Au cours de ces 15 jours d’échanges en terre écossaise, il était attendu que les préoccupations des pays pauvres et faiblement armés pour faire face aux dérèglements climatiques, puissent trouver de possibles réponses. Il faut rappeler qu’il avait été convenu, de porter à partir de 2020 une aide climat au Sud à 100 milliards de dollars par an, pour pays pauvres, qui sont moins responsables du réchauffement et qui, en première ligne font face à ses impacts, raison pour laquelle ils demandaient un financement spécifique des « pertes et préjudices » qu’ils subissent déjà.
Cependant, les pays développés comme les États-Unis, au premier rang, qui redoutent de possibles conséquences juridiques, s’y sont fermement opposés. A contrecœur, les pays pauvres ont cédé, acceptant une poursuite du dialogue afin ne pas perdre les avancées sur la lutte contre le réchauffement, dont les effets les menacent déjà directement. Tout en se disant « extrêmement déçus ».
En définitive, les pays vont rehausser leur engagement pour notamment la limitation des températures. Il faut également signaler que le texte adopté à Glasgow exhorte les États à doubler le financement de l’adaptation d’ici à 2025. Quant au financement spécifique réclamé par les pays émergents pour limiter l’impact du réchauffement climatique, pas d’avancée majeure et pourtant, ils sont les premiers à subir les effets.
Des accords signés sur les secteurs automobile, gazier et forestier
Ceci, pour dire qu’il y a eu quelques points positifs à cette COP26. D’abord un changement de cadence qui enjoint les plus gros acteurs des marchés carbone à présenter dans 1 an à la COP27 des politiques plus concrètes et efficaces pour atteindre les objectifs de l’accord de Paris. Un accord optimisé par l’examen et la modification de certaines règles de fonctionnement du marché. Mieux, les 200 pays participants devront fournir d’ici à 2024 des détails sur leurs émissions, pour servir de référentiel pour les avancées futures.
Des accords ont été signés sur les secteurs automobile, gazier (méthane), forestier, à étudier et implémenter à la COP27. Beaucoup de banques majeures et de pays, dont la France, ont pris l’engagement d’adapter leurs investissements à la neutralité carbone au cours de la décennie.

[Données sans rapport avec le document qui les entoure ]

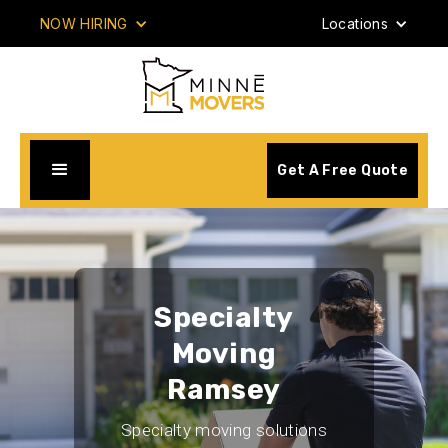
NOW HIRING
Locations
Get A Free Quote
Specialty
Moving
Ramsey
Specialty moving solutions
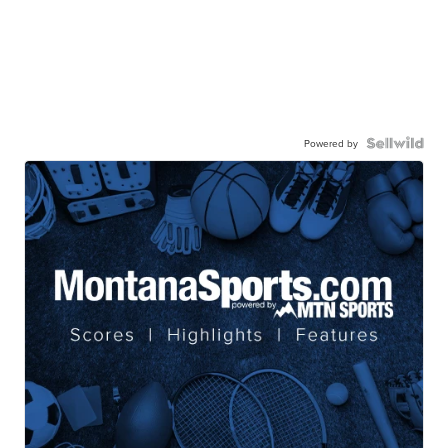
Powered by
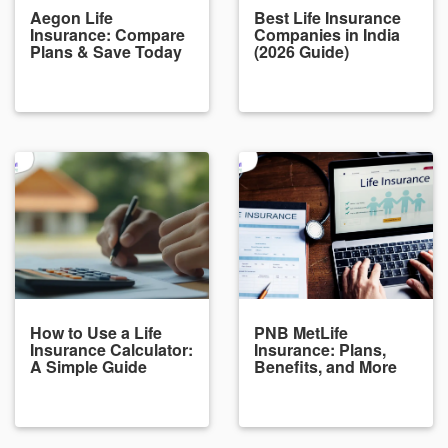
Aegon Life
Best Life Insurance
Insurance: Compare
Companies in India
Plans & Save Today
(2026 Guide)
How to Use a Life
PNB MetLife
Insurance Calculator:
Insurance: Plans,
A Simple Guide
Benefits, and More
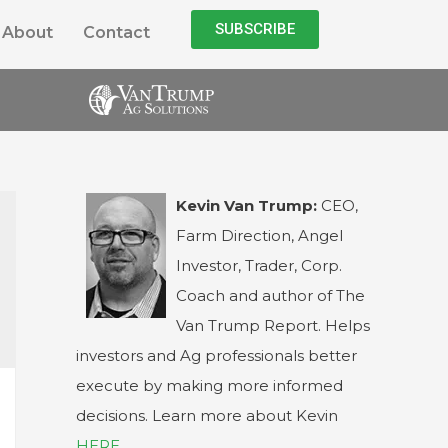
SUBSCRIBE
About
Contact
Kevin Van Trump:
CEO,
Farm Direction, Angel
Investor, Trader, Corp.
Coach and author of The
Van Trump Report. Helps
investors and Ag professionals better
execute by making more informed
decisions. Learn more about Kevin
HERE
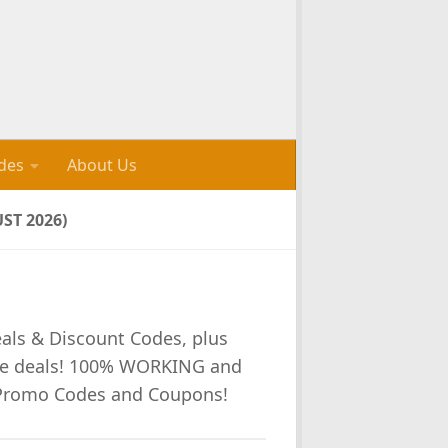
des
About Us
ST 2026)
eals & Discount Codes, plus
re deals! 100% WORKING and
 Promo Codes and Coupons!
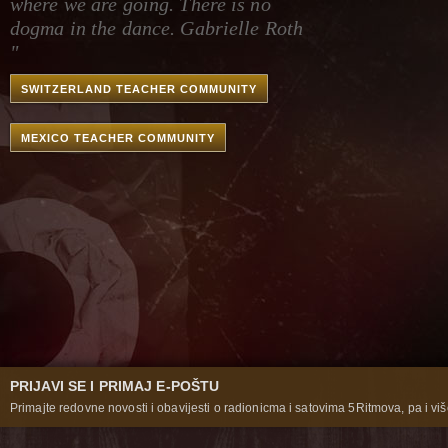
where we are going. There is no
dogma in the dance. Gabrielle Roth
"
SWITZERLAND TEACHER COMMUNITY
MEXICO TEACHER COMMUNITY
PRIJAVI SE I PRIMAJ E-POŠTU
Primajte redovne novosti i obavijesti o radionicma i satovima 5Ritmova, pa i više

Concernant la finance climat, les pays riches ont réitéré leur engagement à doubler d’ici à 2025 leur soutien financier à l’adaptation climatique des pays du Sud, l’amenant à 100 milliards USD.
Pour l’année prochaine, un autre rendez-vous international se tiendra en Égypte pour réfléchir sur de nouvelles formules en vue de lutter contre le réchauffement climatique. Il est toutefois à espérer que ces pays laissés en rade puissent être soutenus pour faire face à la menace climatique qui progresse.
C’est pourquoi, l’ONU craint toujours le scénario d’un réchauffement de plus de 2,7 °C d’ici à l’an 2100, et pour l’éviter, il faudrait parvenir à réduire les émissions de gaz à effet de serre à l’échelle mondiale, de 45% au plus tard en 2030. Une direction que le monde est pour l’instant, loin de prendre.